Two new experimental treatments against advanced melanoma have shown promise in keeping the deadly skin cancer at bay, according to research presented in the United States on Monday.
The agents, known as Dabrafenib and Trametinib, are being developed by the British pharmaceutical firm GlaxoSmithKline, and were tested in clinical trials against standard chemotherapy treatments.
The trial on Trametinib included 322 people, of whom 214 took the experimental drug while the rest did standard chemotherapy, researchers said at the American Society of Clinical Oncology meeting in Chicago.
More than 22 percent of those on Trametinib responded to treatment compared to eight percent in the chemo group.
The Trametinib group also experienced a median 4.8 month period in which the cancer did not advance, and saw their risk of dying from skin cancer diminish by 46 percent compared to the chemo group -- 81 percent were still alive after six months of treatment compared to 67 percent in the control group.
The phase III trial was the first to evaluate a treatment against melanoma that inhibits a protein known as MEK, and may help about half of all melanoma patients who have a mutation in the BRAF gene that fuels tumor growth.
"This is the first in a new class of targeted drugs that could benefit patients with melanoma who have BRAF mutations," said Caroline Robert, head of Dermatology at the Institute Gustave Roussy in Paris, France.
"The findings show that targeting the MEK molecular pathway is a viable strategy for treating many people with the disease," Robert added.
"Trametinib is likely to become another first-line treatment option for patients with advanced melanoma."
One other therapy on the market, vemurafenib (Zelboraf), is currently approved in the United States and Europe for advanced melanoma.
The second trial involved Dabrafenib, which also targets cancers with the BRAF mutation, and showed a 70 percent lower risk of cancer progression compared to those treated with chemotherapy alone (5.1 months versus 2.7 months.
The phase III trial included 250 participants who had not been treated with any drug prior to enrollment and who had been diagnosed with inoperable melanoma, 187 of whom took the experimental drug while the rest were given standard chemotherapy.
Half of patients in the Dabrafenib group responded to therapy, compared to six percent of patients treated with a chemotherapy treatment known as dacarbazine.
The median time in which the cancer did not progress was 5.1 months in the Dabrafenib group compared to 2.7 months in the control group.
More study is needed to determine the overall survival rate, researchers said.
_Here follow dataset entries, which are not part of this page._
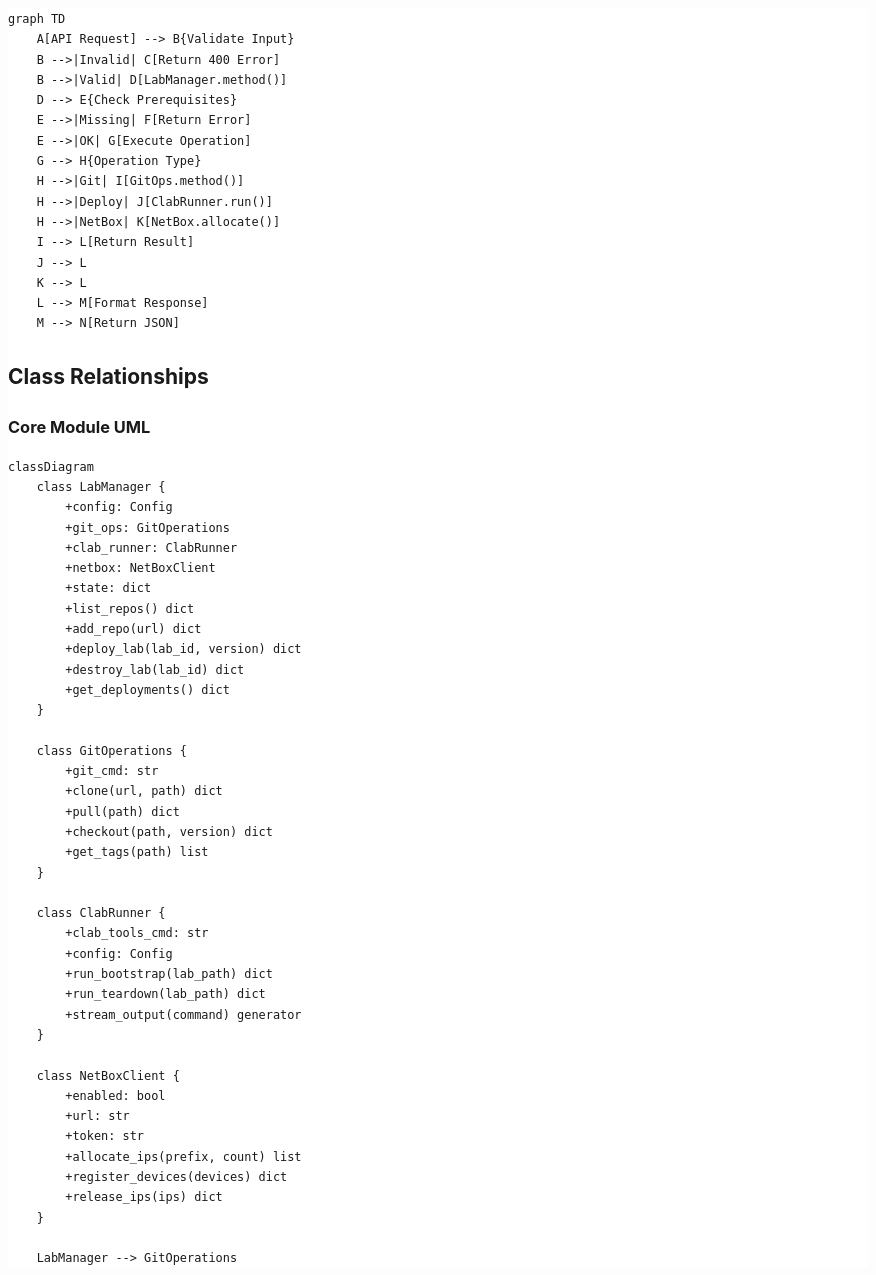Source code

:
 ```mermaid
graph TD
    A[API Request] --> B{Validate Input}
    B -->|Invalid| C[Return 400 Error]
    B -->|Valid| D[LabManager.method()]
    D --> E{Check Prerequisites}
    E -->|Missing| F[Return Error]
    E -->|OK| G[Execute Operation]
    G --> H{Operation Type}
    H -->|Git| I[GitOps.method()]
    H -->|Deploy| J[ClabRunner.run()]
    H -->|NetBox| K[NetBox.allocate()]
    I --> L[Return Result]
    J --> L
    K --> L
    L --> M[Format Response]
    M --> N[Return JSON]
```

## Class Relationships

### Core Module UML

```mermaid
classDiagram
    class LabManager {
        +config: Config
        +git_ops: GitOperations
        +clab_runner: ClabRunner
        +netbox: NetBoxClient
        +state: dict
        +list_repos() dict
        +add_repo(url) dict
        +deploy_lab(lab_id, version) dict
        +destroy_lab(lab_id) dict
        +get_deployments() dict
    }
    
    class GitOperations {
        +git_cmd: str
        +clone(url, path) dict
        +pull(path) dict
        +checkout(path, version) dict
        +get_tags(path) list
    }
    
    class ClabRunner {
        +clab_tools_cmd: str
        +config: Config
        +run_bootstrap(lab_path) dict
        +run_teardown(lab_path) dict
        +stream_output(command) generator
    }
    
    class NetBoxClient {
        +enabled: bool
        +url: str
        +token: str
        +allocate_ips(prefix, count) list
        +register_devices(devices) dict
        +release_ips(ips) dict
    }
    
    LabManager --> GitOperations
```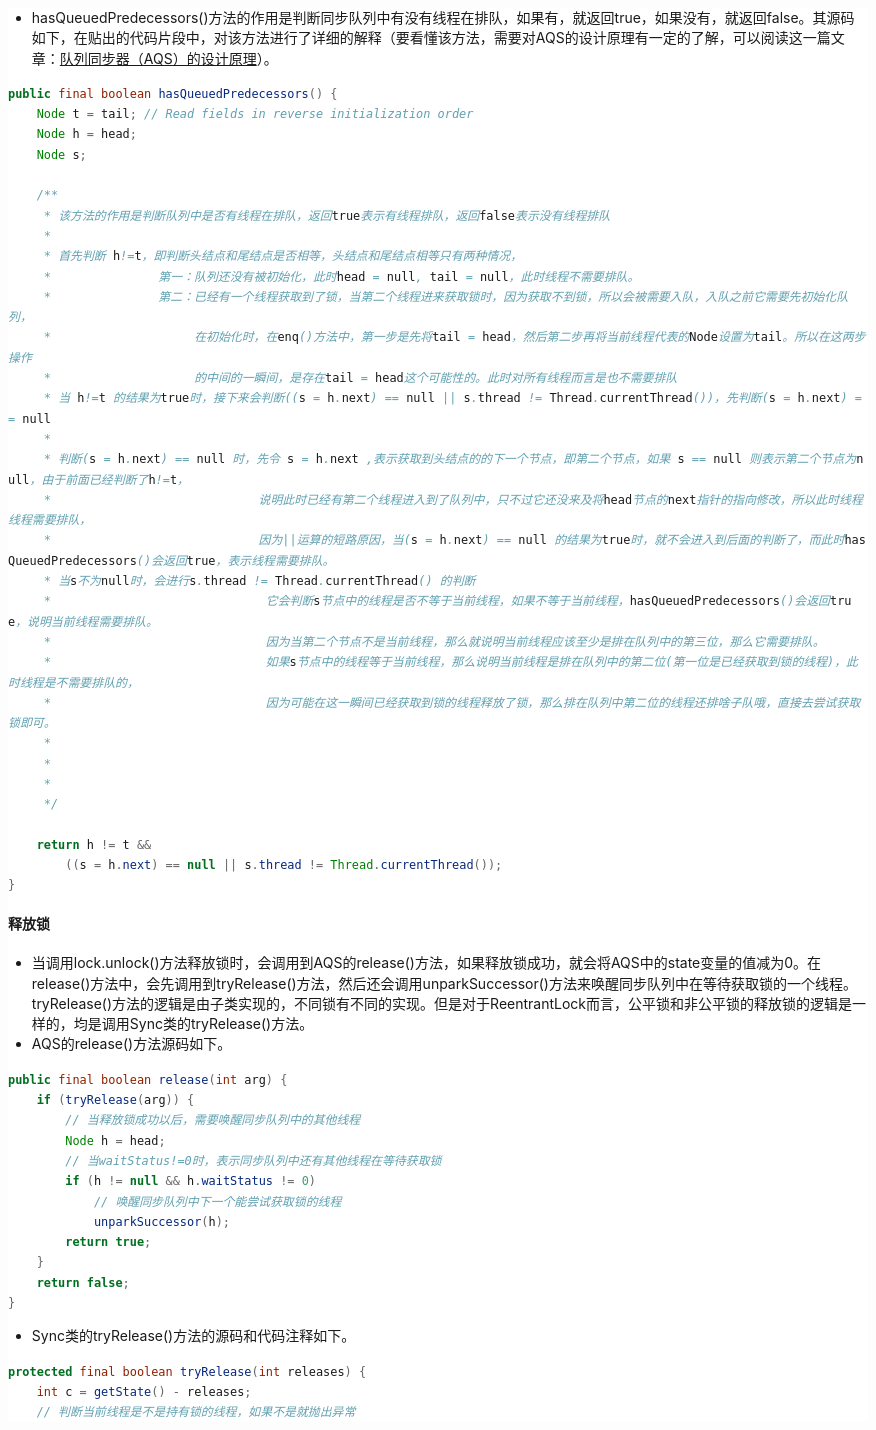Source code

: * hasQueuedPredecessors()方法的作用是判断同步队列中有没有线程在排队，如果有，就返回true，如果没有，就返回false。其源码如下，在贴出的代码片段中，对该方法进行了详细的解释（要看懂该方法，需要对AQS的设计原理有一定的了解，可以阅读这一篇文章：[队列同步器（AQS）的设计原理](https://mp.weixin.qq.com/s/a04VUQMHZAX8e9b3MVs8zw)）。
```java
public final boolean hasQueuedPredecessors() {
    Node t = tail; // Read fields in reverse initialization order
    Node h = head;
    Node s;

    /**
     * 该方法的作用是判断队列中是否有线程在排队，返回true表示有线程排队，返回false表示没有线程排队
     *
     * 首先判断 h!=t，即判断头结点和尾结点是否相等，头结点和尾结点相等只有两种情况，
     *               第一：队列还没有被初始化，此时head = null, tail = null，此时线程不需要排队。
     *               第二：已经有一个线程获取到了锁，当第二个线程进来获取锁时，因为获取不到锁，所以会被需要入队，入队之前它需要先初始化队列，
     *                    在初始化时，在enq()方法中，第一步是先将tail = head，然后第二步再将当前线程代表的Node设置为tail。所以在这两步操作
     *                    的中间的一瞬间，是存在tail = head这个可能性的。此时对所有线程而言是也不需要排队
     * 当 h!=t 的结果为true时，接下来会判断((s = h.next) == null || s.thread != Thread.currentThread())，先判断(s = h.next) == null
     *
     * 判断(s = h.next) == null 时，先令 s = h.next ,表示获取到头结点的的下一个节点，即第二个节点，如果 s == null 则表示第二个节点为null，由于前面已经判断了h!=t，
     *                             说明此时已经有第二个线程进入到了队列中，只不过它还没来及将head节点的next指针的指向修改，所以此时线程线程需要排队，
     *                             因为||运算的短路原因，当(s = h.next) == null 的结果为true时，就不会进入到后面的判断了，而此时hasQueuedPredecessors()会返回true，表示线程需要排队。
     * 当s不为null时，会进行s.thread != Thread.currentThread() 的判断
     *                              它会判断s节点中的线程是否不等于当前线程，如果不等于当前线程，hasQueuedPredecessors()会返回true，说明当前线程需要排队。
     *                              因为当第二个节点不是当前线程，那么就说明当前线程应该至少是排在队列中的第三位，那么它需要排队。
     *                              如果s节点中的线程等于当前线程，那么说明当前线程是排在队列中的第二位(第一位是已经获取到锁的线程)，此时线程是不需要排队的，
     *                              因为可能在这一瞬间已经获取到锁的线程释放了锁，那么排在队列中第二位的线程还排啥子队哦，直接去尝试获取锁即可。
     *
     *
     *
     */

    return h != t &&
        ((s = h.next) == null || s.thread != Thread.currentThread());
}
```

#### 释放锁
* 当调用lock.unlock()方法释放锁时，会调用到AQS的release()方法，如果释放锁成功，就会将AQS中的state变量的值减为0。在release()方法中，会先调用到tryRelease()方法，然后还会调用unparkSuccessor()方法来唤醒同步队列中在等待获取锁的一个线程。tryRelease()方法的逻辑是由子类实现的，不同锁有不同的实现。但是对于ReentrantLock而言，公平锁和非公平锁的释放锁的逻辑是一样的，均是调用Sync类的tryRelease()方法。
* AQS的release()方法源码如下。
```java
public final boolean release(int arg) {
    if (tryRelease(arg)) {
        // 当释放锁成功以后，需要唤醒同步队列中的其他线程
        Node h = head;
        // 当waitStatus!=0时，表示同步队列中还有其他线程在等待获取锁
        if (h != null && h.waitStatus != 0)
            // 唤醒同步队列中下一个能尝试获取锁的线程
            unparkSuccessor(h);
        return true;
    }
    return false;
}
```
* Sync类的tryRelease()方法的源码和代码注释如下。
```java
protected final boolean tryRelease(int releases) {
    int c = getState() - releases;
    // 判断当前线程是不是持有锁的线程，如果不是就抛出异常
```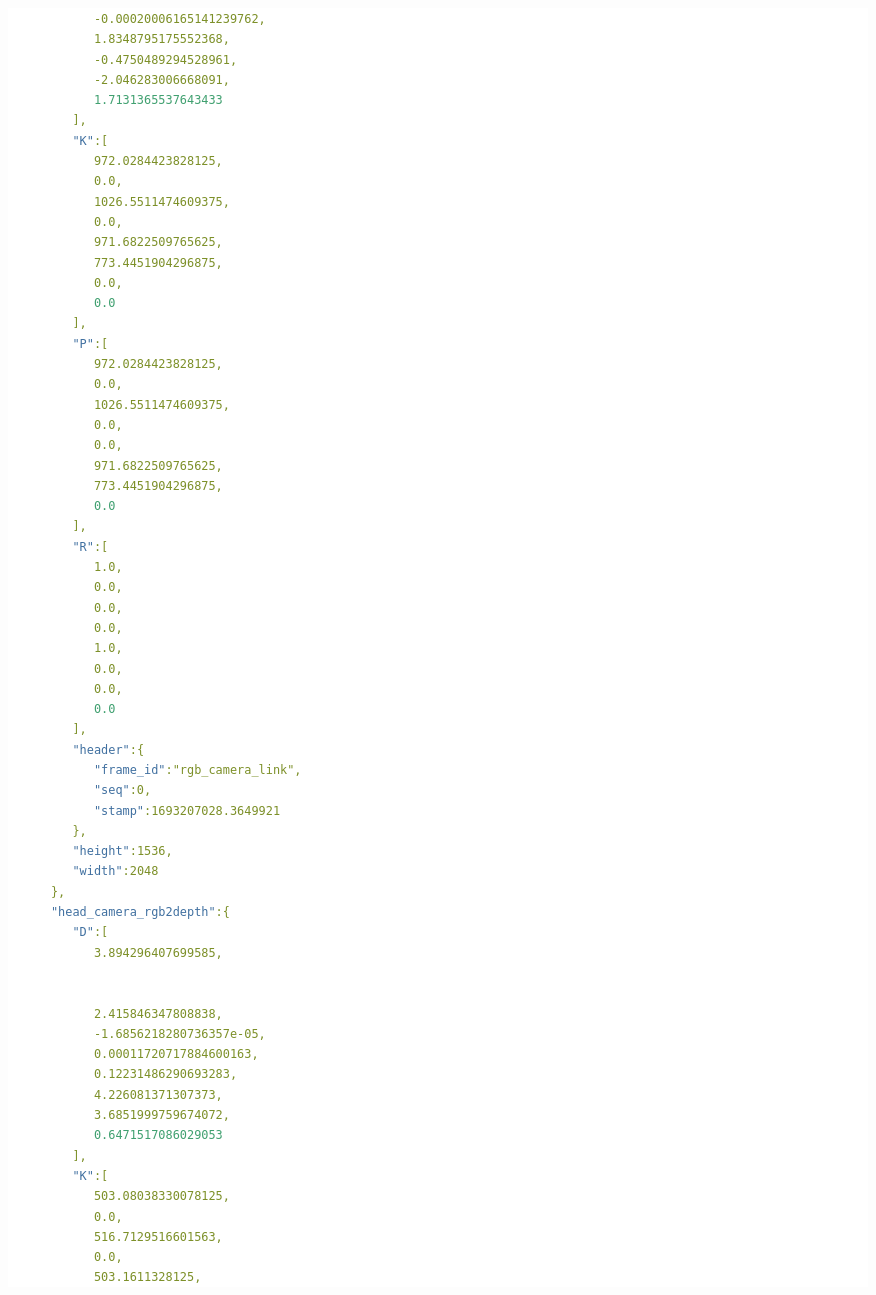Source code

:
 ```yaml
            -0.00020006165141239762,
            1.8348795175552368,
            -0.4750489294528961,
            -2.046283006668091,
            1.7131365537643433
         ],
         "K":[
            972.0284423828125,
            0.0,
            1026.5511474609375,
            0.0,
            971.6822509765625,
            773.4451904296875,
            0.0,
            0.0
         ],
         "P":[
            972.0284423828125,
            0.0,
            1026.5511474609375,
            0.0,
            0.0,
            971.6822509765625,
            773.4451904296875,
            0.0
         ],
         "R":[
            1.0,
            0.0,
            0.0,
            0.0,
            1.0,
            0.0,
            0.0,
            0.0
         ],
         "header":{
            "frame_id":"rgb_camera_link",
            "seq":0,
            "stamp":1693207028.3649921
         },
         "height":1536,
         "width":2048
      },
      "head_camera_rgb2depth":{
         "D":[
            3.894296407699585,


            2.415846347808838,
            -1.6856218280736357e-05,
            0.00011720717884600163,
            0.12231486290693283,
            4.226081371307373,
            3.6851999759674072,
            0.6471517086029053
         ],
         "K":[
            503.08038330078125,
            0.0,
            516.7129516601563,
            0.0,
            503.1611328125,
```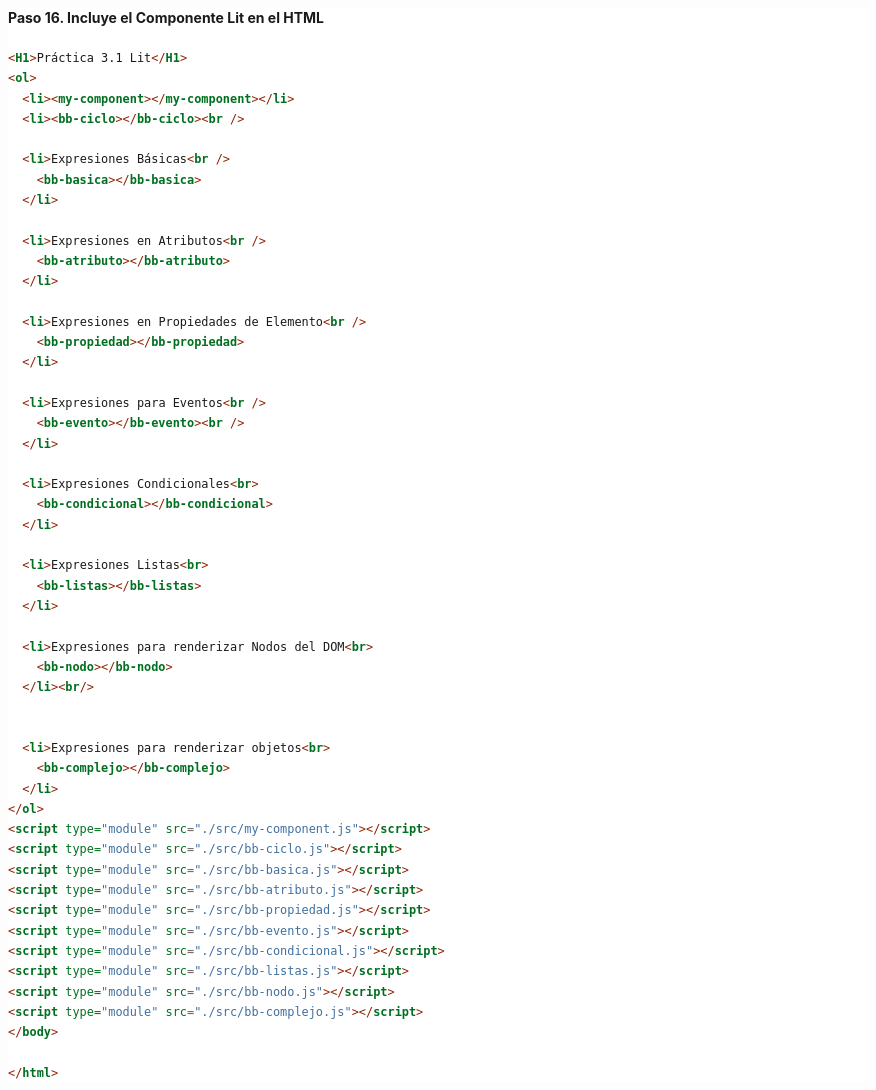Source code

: #### Paso 16. **Incluye el Componente Lit en el HTML**

```html
<H1>Práctica 3.1 Lit</H1>
<ol>
  <li><my-component></my-component></li>
  <li><bb-ciclo></bb-ciclo><br />

  <li>Expresiones Básicas<br />
    <bb-basica></bb-basica>
  </li>

  <li>Expresiones en Atributos<br />
    <bb-atributo></bb-atributo>
  </li>

  <li>Expresiones en Propiedades de Elemento<br />
    <bb-propiedad></bb-propiedad>
  </li>

  <li>Expresiones para Eventos<br />
    <bb-evento></bb-evento><br />
  </li>

  <li>Expresiones Condicionales<br>
    <bb-condicional></bb-condicional>
  </li>

  <li>Expresiones Listas<br>
    <bb-listas></bb-listas>
  </li>

  <li>Expresiones para renderizar Nodos del DOM<br>
    <bb-nodo></bb-nodo>
  </li><br/>


  <li>Expresiones para renderizar objetos<br>
    <bb-complejo></bb-complejo>
  </li>
</ol>
<script type="module" src="./src/my-component.js"></script>
<script type="module" src="./src/bb-ciclo.js"></script>
<script type="module" src="./src/bb-basica.js"></script>
<script type="module" src="./src/bb-atributo.js"></script>
<script type="module" src="./src/bb-propiedad.js"></script>
<script type="module" src="./src/bb-evento.js"></script>
<script type="module" src="./src/bb-condicional.js"></script>
<script type="module" src="./src/bb-listas.js"></script>
<script type="module" src="./src/bb-nodo.js"></script>
<script type="module" src="./src/bb-complejo.js"></script>
</body>

</html>
```

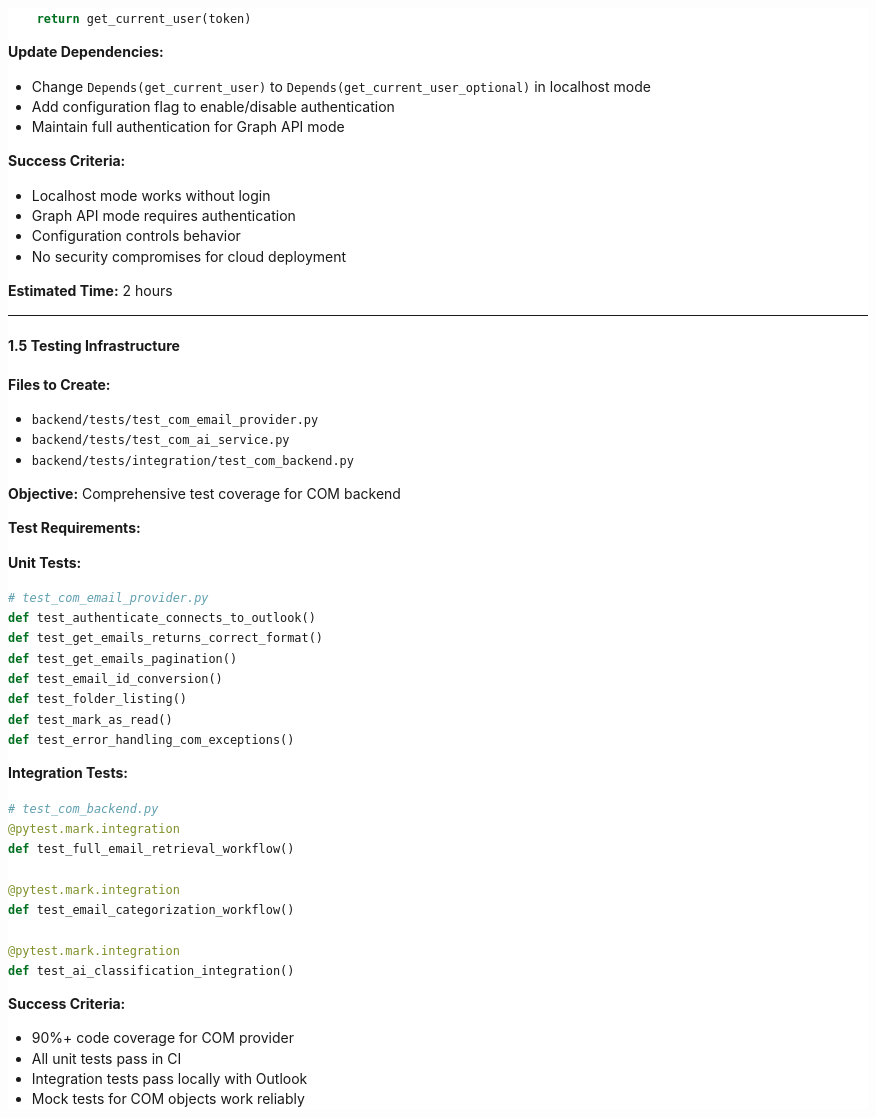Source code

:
 ```python
    return get_current_user(token)
```

**Update Dependencies:**
- Change `Depends(get_current_user)` to `Depends(get_current_user_optional)` in localhost mode
- Add configuration flag to enable/disable authentication
- Maintain full authentication for Graph API mode

**Success Criteria:**
- Localhost mode works without login
- Graph API mode requires authentication
- Configuration controls behavior
- No security compromises for cloud deployment

**Estimated Time:** 2 hours

---

#### 1.5 Testing Infrastructure
**Files to Create:**
- `backend/tests/test_com_email_provider.py`
- `backend/tests/test_com_ai_service.py`
- `backend/tests/integration/test_com_backend.py`

**Objective:** Comprehensive test coverage for COM backend

**Test Requirements:**

**Unit Tests:**
```python
# test_com_email_provider.py
def test_authenticate_connects_to_outlook()
def test_get_emails_returns_correct_format()
def test_get_emails_pagination()
def test_email_id_conversion()
def test_folder_listing()
def test_mark_as_read()
def test_error_handling_com_exceptions()
```

**Integration Tests:**
```python
# test_com_backend.py
@pytest.mark.integration
def test_full_email_retrieval_workflow()

@pytest.mark.integration
def test_email_categorization_workflow()

@pytest.mark.integration
def test_ai_classification_integration()
```

**Success Criteria:**
- 90%+ code coverage for COM provider
- All unit tests pass in CI
- Integration tests pass locally with Outlook
- Mock tests for COM objects work reliably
"These findings represent another advance for melanoma and form the foundation for further studies to evaluate the role of Dabrafenib in combination with other drugs," said lead investigator Axel Hauschild, a professor of dermatology at University of Kiel in Germany.
According to the US National Cancer Institute, there are about 76,000 new cases of melanoma diagnosed each year in the United States and more than 9,100 deaths.